Wilhelm-Solomon said the “economy around deportation” was “very destructive and very violent”.

“What’s important overall is that the situation with Bosasa reveals that deportation has been an industry in which migrants [and] undocumented migrants have been a source of income,” he said.

“So there’s a huge incentive structure to keep the system going. My sense is that the deportation system has very little effect on regulating migration, because the borders are so porous and those who wish to be in the country will return. It is very easy to return. But what the deportation structure does is it creates a huge industry where at many different levels people have been making money off deportation,” he said.


In the past 12 to 18 months, politicians, including former health minister Aaron Motsoaledi, have blamed migrants for the government’s failure to provide healthcare, for example.

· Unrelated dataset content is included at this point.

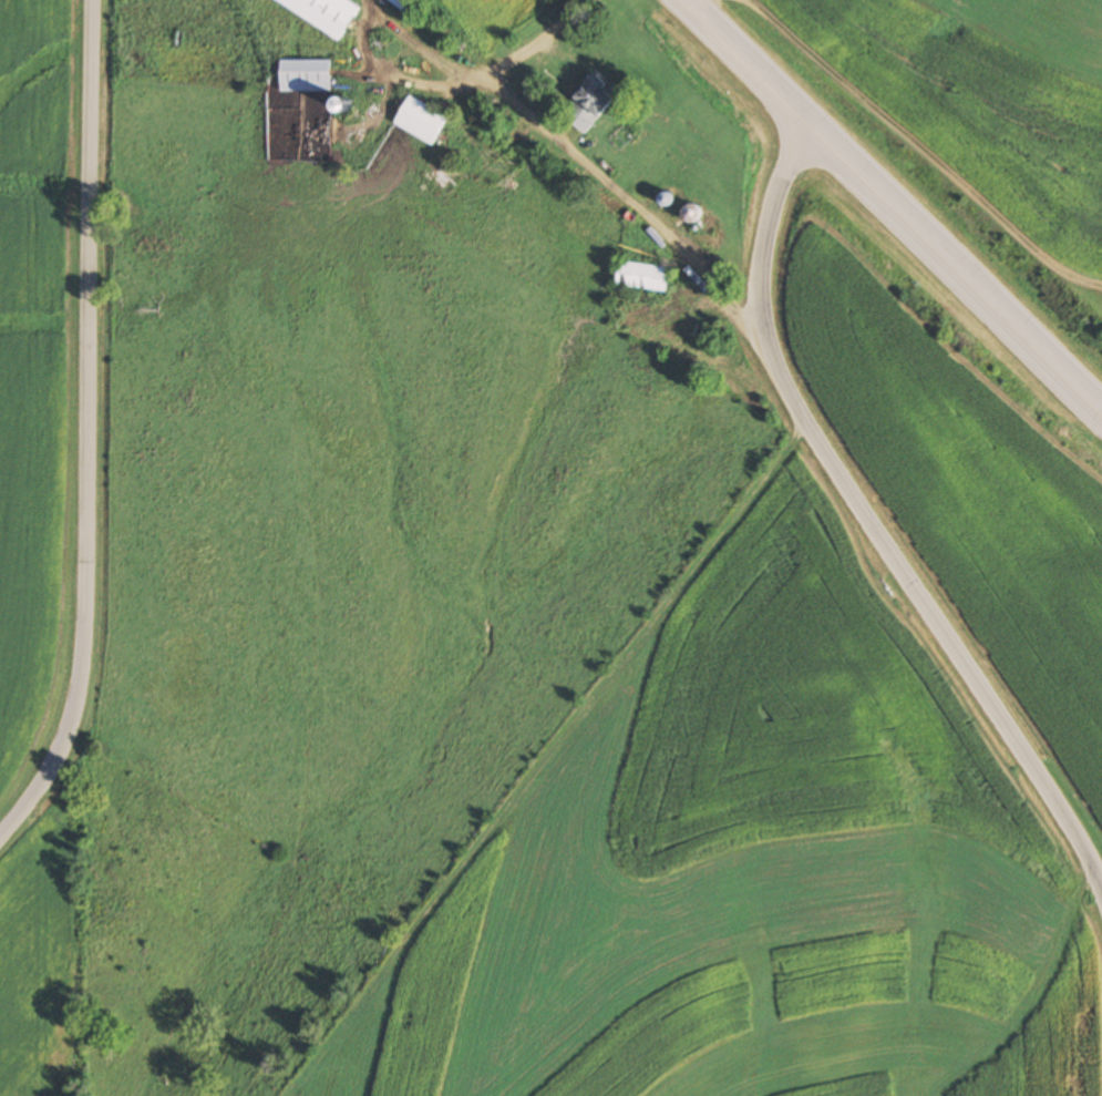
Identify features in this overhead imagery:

And former Johannesburg mayor Herman Mashaba and the SAPS have spoken about the resources the police use to police “illegal” or irregular migration.

Wilhelm-Solomon said: “Clearly, there are some costs. But … [they] … need to be weighed against the costs of perpetuating a deportation system that is dysfunctional, that is not achieving its stated objective, that has led to recurrent human rights abuses and which costs the state a huge amount. And that is the cost for Lindela, but also for the cost to police time.”

He said the “cost of police time is huge” as time spent policing migration could be used more appropriately to combat gender based violence and more violent crimes instead of migration.

During a parliamentary briefing in which the SAPS and the home affairs department provided input on the Immigration Amendment Bill in February 2019, SAPS deputy national commissioner Sehlahle Masemola confirmed that policing migration has placed serious constraints on the police budget.

Masemola said the police detained an average of 9 000 “illegal immigrants” a month in 2018. It emerged that the SAPS was bearing the brunt of the cost of detaining illegal immigrants, and that it was spending about R1.7 million a month to feed detainees. This excluded costs related to medical treatment and transportation.